The early morning outbreak of fires on the electrical lines supplying the TGV high-speed trains happened hours before talks between transit union and government officials. The negotiators met for more than four hours and agreed to continue on Monday, while strike-weary travelers endured the eighth day of a walkout with no end in sight.
The fires raised the question of whether the striking unions were losing control of their most militant members. Top union officials condemned the attacks and insisted that there was no proof of union involvement.
Bernard Thibault, the secretary-general of the Confederation Generale du Travail, a powerful union, said such attacks during a strike were "certainly designed to bring discredit to the profession."
Government officials also condemned the fires. They stopped short of blaming the unions.
State-owned rail operator SNCF said the fires were ignited between 6:10am and 6:30am on routes linking Paris with eastern France, the western Atlantic coast, the north and the southeast. SNCF officials also reported vandalism to rail signal systems, including burning rags stuffed in signal boxes.
Some SNCF workers, who operate other long-distance and regional lines as well as the high-speed lines, voted on Wednesday in several big cities to suspend the strike.
Workers in Normandy and Nantes, however, vowed to go on.
On Tuesday, Francois Chereque, the secretary-general of another major union, the CFDT, was forced to flee a rally after upset members surrounded him to protest the union's support of negotiations.
Railway officials said the number of strikers was falling: about one in five workers was absent on Wednesday, they said, compared with about three in five when the strike started last week.
But the reality of the French train network is that a minority of workers can disrupt most services.
By afternoon, the SNCF was predicting more limited transportation services yesterday, though with signs of improvement.
It said two-thirds of the high-speed trains and three-fourths of Metro and suburban trains would be running.
The Montparnasse train station in Paris was the scene of another protest on Wednesday, with thousands of tobacco sellers marching toward the National Assembly to demand a softening of anti-smoking measures scheduled to take effect in January.
Strikes and walkouts -- by firemen, teachers, weather service employees, stagehands and others -- are taking a toll.

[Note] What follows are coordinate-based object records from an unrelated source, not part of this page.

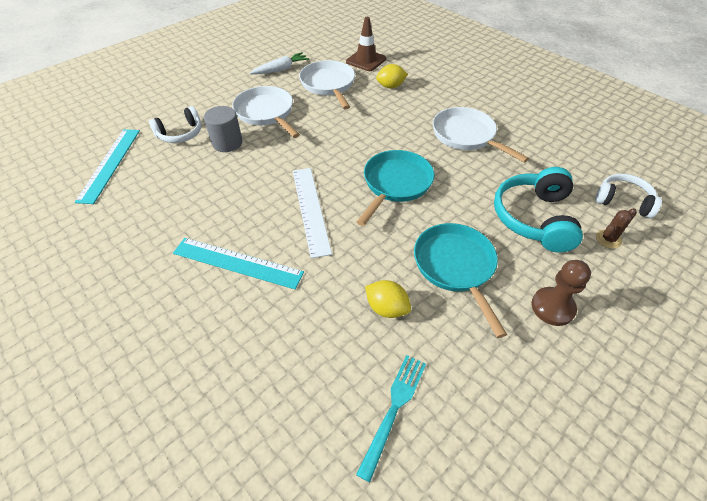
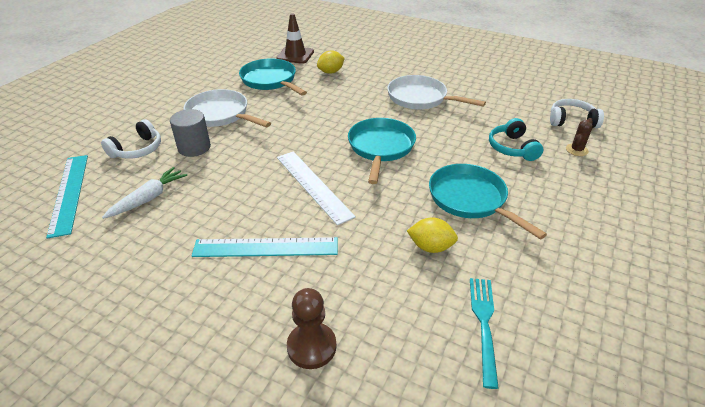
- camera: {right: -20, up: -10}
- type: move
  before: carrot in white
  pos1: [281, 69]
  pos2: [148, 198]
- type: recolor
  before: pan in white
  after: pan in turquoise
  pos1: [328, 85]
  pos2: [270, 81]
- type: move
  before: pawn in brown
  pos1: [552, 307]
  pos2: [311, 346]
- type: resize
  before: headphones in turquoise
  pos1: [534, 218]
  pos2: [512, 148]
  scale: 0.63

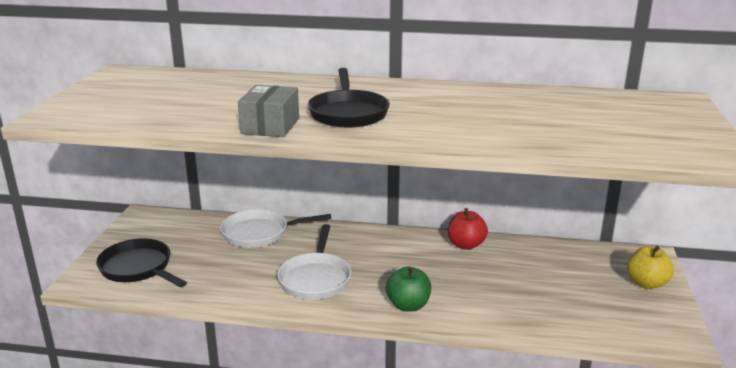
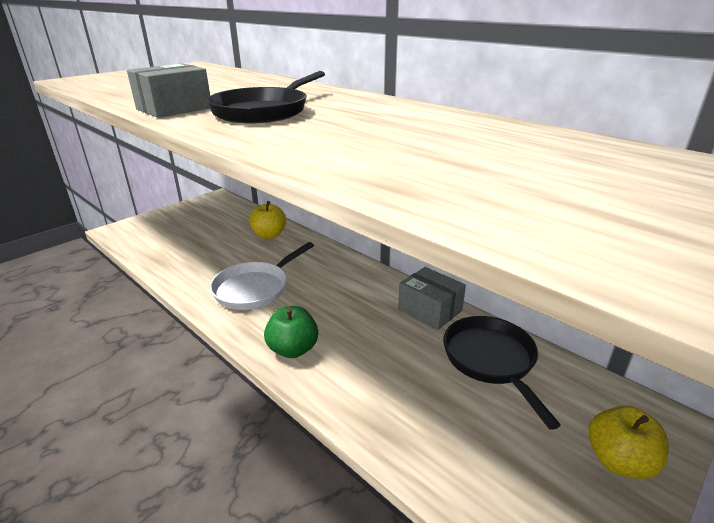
- camera: {right: 35, up: 5}
- type: replace
  before: pan in white
  after: apple in yellow
  pos1: [259, 233]
  pos2: [269, 235]
- type: replace
  before: apple in red
  after: box in grey
  pos1: [466, 245]
  pos2: [430, 310]
- type: move
  before: pan in black
  pos1: [138, 268]
  pos2: [491, 360]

Patrice Crueize, the owner of L'Entracte, a bar and restaurant near the Opera Garnier in Paris, was infuriated.
"We've lost something like 40 to 50 percent of our sales since the beginning of the strikes," he said. "People don't take time to drink or to eat anymore."
The Gymnase Theater in Paris also has been hard hit.
A one-man show with Francois Pirette opened there Oct. 3, but he has been repeatedly absent.
"It's the fifth time he cancels his show due to the strikes," said Jean-Pierre Gautier, one of the theater's directors. "He lives in western France."